Die Fermentation von Getreide bedeutet im Wesentlichen einen Abbau antinutritiver Effekte, die Erhöhung der Verdaulichkeit der Mineralstoffe (Phosphor!), eine teilweise Aufspaltung der Faserfraktionen und eine deutliche Erhöhung des Proteinanteils bei verbesserter Pansenstabilität. Da der Fermentationsprozess im Wesentlichen zu einer Konzentration der Inhaltsstoffe führt, birgt dieser Prozess auch Risiken, die nur durch höchste Sorgfalt im Einkauf und der Anlagenführung zu bewältigen sind. Denn auch die Konzentrationen einiger unerwünschter Stoffe wie Schwermetalle und Mykotoxine erhöhen sich im Endprodukt. Historisch lag gerade darin stets der große Vorteil in der Reinheit der alkoholischen Erzeugnisse aus Destillationsverfahren, denn unerwünschte Bestandteile blieben in der Schlempe zurück. Fusarientoxine werden durch die Maischepräparationen und das Gärverfahren nicht abgebaut und liegen relativ zur Rohware im Endprodukt in bis zu doppelter Konzentration vor. Dieses Phänomen bedeutet auch, dass bisher eher im Hintergrund auftretende Toxine wie Fusarinsäure in ein kritisches Niveau gelangen können. Für den Ablauf des Gärungsverfahrens selbst ist die Toxinkonzentration eher von untergeordneter Rolle, da die Empfindlichkeit der eingesetzten Hefekulturen weit höhere Konzentrationen betrifft als sie die Tierernährung diskutiert.

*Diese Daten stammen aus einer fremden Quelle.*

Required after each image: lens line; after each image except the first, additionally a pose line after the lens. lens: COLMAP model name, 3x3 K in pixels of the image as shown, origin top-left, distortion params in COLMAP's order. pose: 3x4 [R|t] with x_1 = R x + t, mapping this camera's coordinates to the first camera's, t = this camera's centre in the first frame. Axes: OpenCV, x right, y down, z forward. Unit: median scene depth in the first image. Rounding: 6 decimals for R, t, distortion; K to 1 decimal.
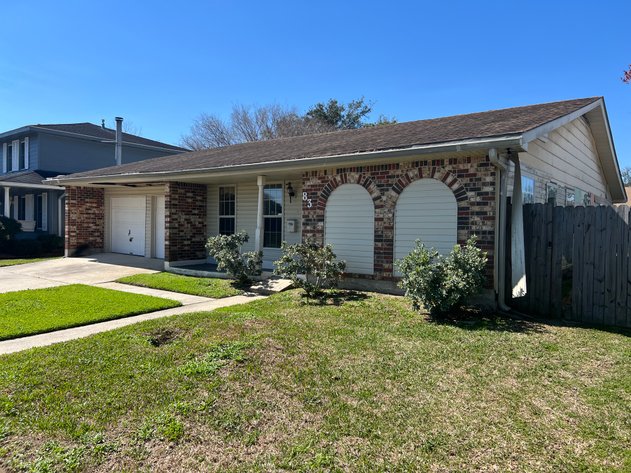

Der Rohwareneinkauf künftiger Brennereien, die Futter erzeugen möchten, muss also sehr hohe Qualitätsanforderungen, ähnlich denen der Brauindustrie verbindlich in der Landwirtschaft durchsetzen und diese beim Futterverkauf Argumentativ nutzen. Neben der Reinheit bestimmen nicht Proteingehalt und Fallzahl sondern Stärke und Feuchte den Preis, da geringe Schwankungen im Stärke- und Feuchtegehalt der Rohwaren unmittelbar mit der Alkoholausbeute korrelieren. Die Hoffnung, Biokraftstoffanlagen bieten ein ideales Medium zur Vermarktung drittklassiger Ware oder gar Beseitigung nicht verkehrsfähiger Getreide ist schnell zerschlagen. Neue oder schlicht andere Qualitätskriterien bestimmen den Markt und gerade darin liegt wiederum die große Chance für die heimische Ware gegenüber dem Import.

Fazit

Bioethanol als Kraftstoff in Europa wird kommen. Ob als einfacher Zusatz zur Erhöhung der Oktanzahl, als alternativer Kraftstoff oder als Wasserstoffträger für die Brennstoffzelle, weltweite Entwicklungen sowie Investitionstätigkeiten zeigen, dass Ethanol ungeachtet aktueller politischer Strömungen einen festen Bestandteil unseres zukünftigen Energiehaushaltes bildet. Da die anfallenden Co-Produkte das Vermögen haben, den straffer werdenden Qualitätsrichtlinien der Futter- und Lebensmittelbranche Stand zu halten, haben die Projekte große Chancen durch: • kostengünstige, möglicherweise subventionsunabhängige Produktion nachhaltiger Energie • Neueröffnung eines Marktes für Agrarfrüchte mit deutlichen Vorteilen, auch für marginale Standorte • neue Arbeitsplätze • neue Technologien • weitere europäische Unabhängigkeit im Energiemarkt und neue europäische Futterproteinquellen

Die Herausforderungen lauten: • Nachweis einer positiven Treibhausgasbilanz • Erlangung einer langfristig positiven ökonomischen Bilanz • Erzielen hoher Futterqualität • Nachfrage als Futtermittel für Schweine und Geflügel • Unabhängigkeit von direkten Subventionen • Wettbewerb mit billigeren Ethanolanbietern

Die Herstellung von Kraftstoffalkohol umfasst Chemie, Physik, Biologie, Anlagenbau, Betriebswirtschaft und Kunst, daher scheint interdisziplinäres Denken in der Zusammenführung von Anlagentechnologien, Fermentationswissenschaften und Tierernährung der Schlüssel zum Erfolg.